12. WITHHOLDING OBLIGATIONS. You shall be required to deposit with the Company an amount of cash equal to the amount determined by the Company to be required with respect to any federal, state, local or foreign withholding obligations of the Company in connection with the Award, deferral or conversion of Restricted Stock Units into shares of Common Stock. Alternatively, the Company, in its sole discretion, may withhold the required amounts from your pay during the pay periods immediately preceding and/or next following the date on which any such applicable tax liability arises or may permit you, subject to such conditions as the Company may require, to elect to have the Company withhold a number of shares of Common Stock otherwise deliverable having a Fair Market Value sufficient to satisfy such withholding obligations.
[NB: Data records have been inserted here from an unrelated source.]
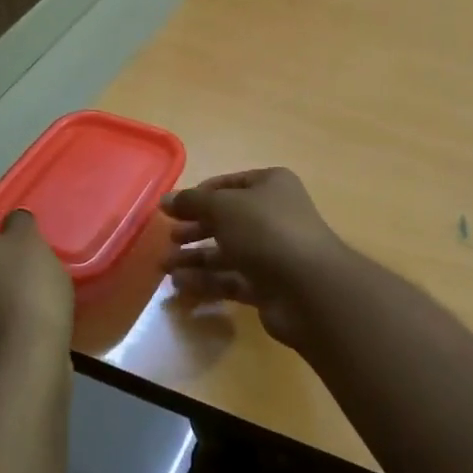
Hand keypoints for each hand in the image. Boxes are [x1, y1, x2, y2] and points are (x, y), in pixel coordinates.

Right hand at [162, 168, 354, 347]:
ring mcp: (273, 253)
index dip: (198, 196)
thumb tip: (166, 200)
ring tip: (165, 266)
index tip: (170, 209)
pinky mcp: (268, 286)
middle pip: (226, 220)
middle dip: (195, 230)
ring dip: (195, 258)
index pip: (228, 185)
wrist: (308, 287)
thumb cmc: (265, 231)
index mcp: (270, 186)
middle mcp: (274, 216)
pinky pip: (231, 280)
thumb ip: (192, 202)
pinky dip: (207, 281)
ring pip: (227, 252)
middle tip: (168, 240)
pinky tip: (180, 284)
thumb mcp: (223, 207)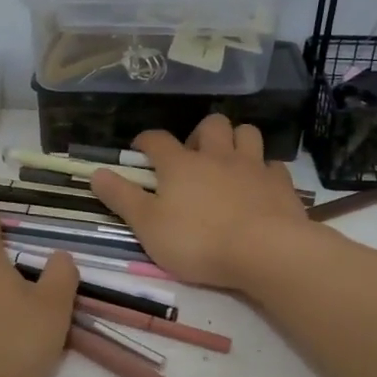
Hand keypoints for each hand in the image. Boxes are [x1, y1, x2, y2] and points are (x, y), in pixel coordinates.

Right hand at [88, 115, 307, 290]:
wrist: (264, 251)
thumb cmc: (197, 241)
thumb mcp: (147, 226)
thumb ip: (122, 198)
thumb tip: (96, 172)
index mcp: (180, 165)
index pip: (157, 140)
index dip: (146, 141)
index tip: (140, 149)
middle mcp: (217, 156)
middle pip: (211, 125)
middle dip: (200, 134)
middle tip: (194, 157)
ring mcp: (252, 167)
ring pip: (247, 134)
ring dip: (236, 141)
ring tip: (229, 161)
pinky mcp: (281, 184)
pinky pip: (273, 165)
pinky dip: (264, 170)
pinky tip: (260, 184)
The Company shall not deliver any shares of Common Stock unless you have made provision for withholding that is satisfactory to the Company, in its sole discretion.

 

13. NOTICES. Any notices provided for in your Award or the Plan shall be given in writing and shall be deemed effectively given upon receipt or, in the case of notices delivered by the Company to you, five (5) days after deposit in the United States mail, postage prepaid, addressed to you at the last address you provided to the Company.

 

14. HEADINGS. The headings of the Sections in this Agreement are inserted for convenience only and shall not be deemed to constitute a part of this Agreement or to affect the meaning of this Agreement.

 

15. AMENDMENT. Nothing in this Agreement shall restrict the Company’s ability to exercise its discretionary authority pursuant to Section 3 of the Plan; provided, however, that no such action may, without your consent, adversely affect your rights under your Award and this Agreement.

 

16. MISCELLANEOUS.

 

(a) The rights and obligations of the Company under your Award shall be transferable to any one or more persons or entities, and all covenants and agreements hereunder shall inure to the benefit of, and be enforceable by the Company’s successors and assigns.

 

(b) You agree upon request to execute any further documents or instruments necessary or desirable in the sole determination of the Company to carry out the purposes or intent of your Award.

 

(c) You acknowledge and agree that you have reviewed your Award in its entirety, have had an opportunity to obtain the advice of counsel prior to executing and accepting your Award and fully understand all provisions of your Award.

 

(d) Should the scheduled date of delivery of Common Stock, whether as soon as practicable following a vesting date of the Award or at the end of a deferral period pursuant to Section 4, fall within a period during which you are not permitted to sell shares of Common


Stock (a “blackout period”), the delivery date shall be postponed until the first business day following the last day of such blackout period.

 

17. GOVERNING PLAN DOCUMENT. Your Award is subject to all the provisions of the Plan, the provisions of which are hereby made a part of your Award, and is further subject to all interpretations, amendments, rules and regulations which may from time to time be promulgated and adopted pursuant to the Plan. In the event of any conflict between the provisions of your Award and those of the Plan, the provisions of the Plan shall control.

 

18. CHOICE OF LAW. The interpretation, performance and enforcement of this Agreement shall be governed by the law of the state of California without regard to such state’s conflicts of laws rules.